D 24 décembre 2012     H 18:52     A Traitgenevois     C 0 messages


« Tout autour s’étendait la Champagne pouilleuse. Puis la région s’est appelée la Champagne améliorée et pour finir la Champagne enviée. Avant la guerre les rendements y étaient très faibles et les fermes travaillaient avec des chevaux. A présent, si mon père voyait les rendements...Aujourd’hui l’on y travaille avec des tracteurs et des machines énormes ».
 
Lorsque Henri Coulonval se met à raconter, c’est toute une vie oubliée qui surgit du passé.
Le village s’anime et résonne à nouveau du pas des chevaux dans les rues. Pierrot, Sansonnet ou Dudule le grand rouge, un entier, ont été amenés au village par leurs propriétaires.
C’est un jour de pluie et bon nombre d’agriculteurs sont venus,qui chez le charron, qui chez le maréchal-ferrant ou le bourrelier.
 
"Ces jours là mon père me disait : on va avoir de la visite Les paysans venaient souvent discuter avec nous à la boutique, même s’il n’avaient rien à faire réparer. Nous échangions les dernières nouvelles, parlions de la famille... "
Oui, tout un passé révolu revit à travers ces récits et pour les conter, Henri Coulonval n’a pas son pareil.
 
C’est le 28 août 1926, dans le département de l’Aube, que naît Henri Coulonval. Son père, Léon Coulonval, exerce la profession de sellier-bourrelier depuis déjà plusieurs années. En 1893 il a appris son métier chez un maître bourrelier, Monsieur Milon, dont l’atelier était situé à Brevonnes (Aube).
La guerre de 1914/1918 le retiendra quatre années durant loin de chez lui.
 
Henri est dans les bras de sa mère. Son père est sur le pas de la porte à côté des ses deux commis.
 
A son retour il ira travailler pour un patron avant de reprendre une bourrellerie dans un village de la campagne troyenne. A cette époque, le travail est abondant et deux ouvriers sont à l’ouvrage avec lui. Le cheval est alors roi dans la plaine champenoise.

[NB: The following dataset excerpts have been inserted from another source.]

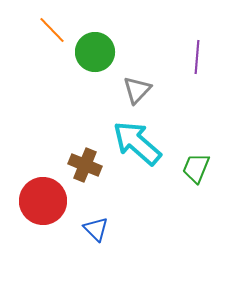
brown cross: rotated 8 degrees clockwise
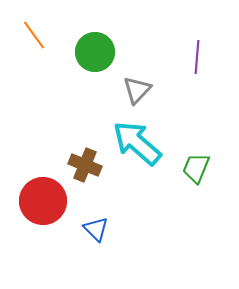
orange line: moved 18 px left, 5 px down; rotated 8 degrees clockwise
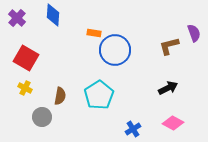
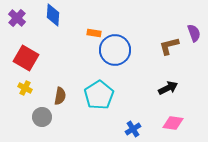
pink diamond: rotated 20 degrees counterclockwise
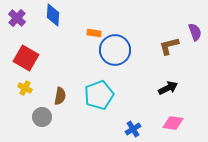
purple semicircle: moved 1 px right, 1 px up
cyan pentagon: rotated 12 degrees clockwise
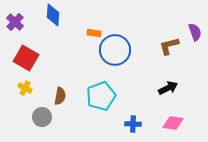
purple cross: moved 2 px left, 4 px down
cyan pentagon: moved 2 px right, 1 px down
blue cross: moved 5 px up; rotated 35 degrees clockwise
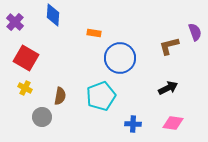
blue circle: moved 5 px right, 8 px down
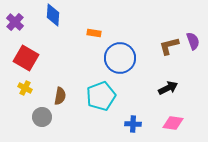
purple semicircle: moved 2 px left, 9 px down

Toutes les fermes possèdent leurs animaux de trait. La terre de cette partie de Champagne est légère et se travaille bien.La sellerie-bourrellerie entretient le matériel de 420 chevaux dispersés dans les fermes alentour.
 
La demande est importante mais il faut travailler dur. Les journées de travail font facilement dix heures et l’atelier est à l’œuvre 6 jours par semaine.
 
"Mon père m’a raconté l’histoire d’un ouvrier qui était venu chercher du travail chez lui en 1925. Il venait de la Meuse. Quand il a su qu’il n’y avait « que » 6 jours de travail, il a tout de suite accepté de s’embaucher. Là d’où il venait, la semaine se terminait le dimanche à quatre heures l’après-midi, ensuite il fallait nettoyer l’atelier. Il ne restait pas grand chose comme temps libre..."
 
Dans ces années là, un commis qui travaillait à la sellerie touchait un salaire mensuel d’environ 300 francs. Par comparaison le kilo de pain en 1925 coûtait à Paris 1,58 franc. 300 francs en 1925 équivalent à environ 245 euros actuels.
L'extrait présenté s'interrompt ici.